Protecting nerve tissue during bowel surgery
After bowel surgery, more than half of the patients suffer from irreparable nerve damage. Now scientists have developed an assistance system that warns surgeons about the risk of inflicting possible injury during operations in the pelvic area. The experts are currently working on a solution for minimally invasive surgery.
According to the German Federal Statistical Office, bowel surgery is one of the most common surgeries in Germany. Complications are frequent, however, with more than half of the patients struggling with incontinence or sexual dysfunction following intervention in the pelvic area due to nerve tissue damage. The nerves controlling bladder, anus and sexual functions surround the intestine in a wafer-thin web. “In terms of color and structure, it’s very difficult to distinguish this nerve network from other tissue and smaller blood vessels, which frequently leads to injury,” explains Prof. Klaus-Peter Hoffmann from the Fraunhofer Institute for Biomedical Engineering IBMT in St. Ingbert. What makes it all the trickier is that often the surgeon doesn’t notice the injury during the surgery, and problems only become evident a few weeks after the operation.

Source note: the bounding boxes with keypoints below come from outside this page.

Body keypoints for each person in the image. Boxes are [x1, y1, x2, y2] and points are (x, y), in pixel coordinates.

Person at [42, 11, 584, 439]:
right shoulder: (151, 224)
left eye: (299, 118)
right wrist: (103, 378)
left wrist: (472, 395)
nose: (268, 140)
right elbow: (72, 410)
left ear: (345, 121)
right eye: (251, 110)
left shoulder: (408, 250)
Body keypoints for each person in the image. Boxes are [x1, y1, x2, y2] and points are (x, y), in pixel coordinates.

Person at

Warning surgeons before they inflict nerve damage
In the IKONA project (Continuous intraoperative neuromonitoring as a microtechnological navigation instrument), Fraunhofer IBMT coordinated a joint effort with several partners to develop an assistance system for intraoperative neuromonitoring. This involves placing flexible, wafer-thin electrodes directly onto nerve fibers and stimulating them by means of electric impulses. Software from IBMT partner inomed evaluates whether the surgical intervention is affecting the autonomous nerve network: if the surgeon gets too close to a nerve, or pushes or distends it, nerve function is affected. The surgeon is given a visual and acoustic warning if there is a danger of injury. The system is already undergoing clinical testing.

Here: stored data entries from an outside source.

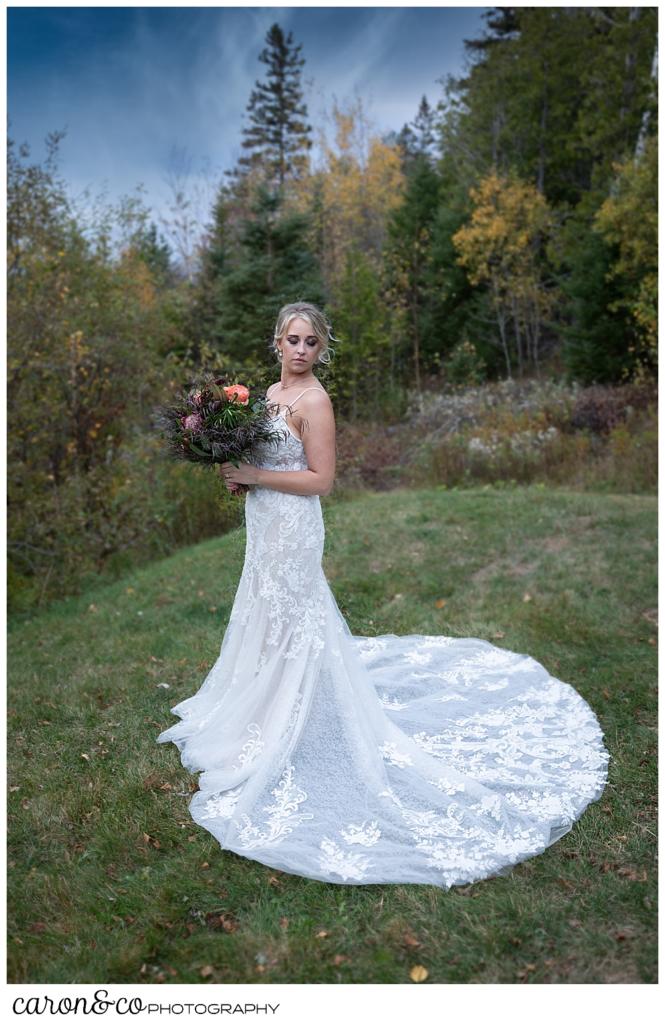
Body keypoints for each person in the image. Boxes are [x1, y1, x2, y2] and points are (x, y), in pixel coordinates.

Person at [157, 301, 610, 888]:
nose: (300, 350)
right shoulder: (267, 390)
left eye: (311, 343)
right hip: (263, 521)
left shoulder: (316, 402)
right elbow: (268, 457)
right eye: (292, 340)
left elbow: (321, 480)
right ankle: (261, 704)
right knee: (265, 612)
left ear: (322, 350)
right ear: (276, 342)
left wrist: (256, 477)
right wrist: (236, 468)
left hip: (294, 525)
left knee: (296, 615)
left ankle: (294, 717)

Currently, Hoffmann and his team are working on the successor project, autoPIN
(Assistance system for the stimulation of autonomous pelvic nerves with the aim of intraoperative neuromonitoring in laparoscopy). In the autoPIN project, the Fraunhofer researchers are working with partners to facilitate this sort of neuromonitoring during operations, even for minimally invasive surgery. This differs from standard surgery in that electrodes have to be placed on the body externally. The problem is that the sacrum lies between the electrodes and the nerve network – and that obstructs the electrical field. “The challenge is placing the electrodes so that they are still able to stimulate the nerve network,” explains Hoffmann. To achieve this, scientists from the Department of General, Visceral and Transplantation Surgery at Mainz University attach an electrode array to the body to form a grid-like field. “Then we activate individual electrodes, allowing us to identify those that will permit us to optimize the geometry of the electric field in such a way that we can effect a neuromodulation,” says Hoffmann, describing Fraunhofer IBMT’s role. Partner inomed has developed a smart algorithm that evaluates the raw signals from the neuromodulation and processes them in such a way that the surgeon can tell at a glance whether there’s any risk of injury. “Our aim is to assure that surgery on the pelvic organs is of a guaranteed quality and protects the nerves. It’s all about preserving quality of post-op life,” says the senior doctor on the team, Prof. Dr. Werner Kneist.
Since surgery in the pelvic area can often last several hours, the assistance system draws on the dry silicone electrodes developed at Fraunhofer IBMT in the course of the IKONA project, with nanoparticles within the silicone guaranteeing the necessary conductivity. In contrast to conventional electrodes, these silicone electrodes can provide a stable and reliable interface over an extended period of time. The new assistance system for minimally invasive surgery is currently undergoing preclinical trials.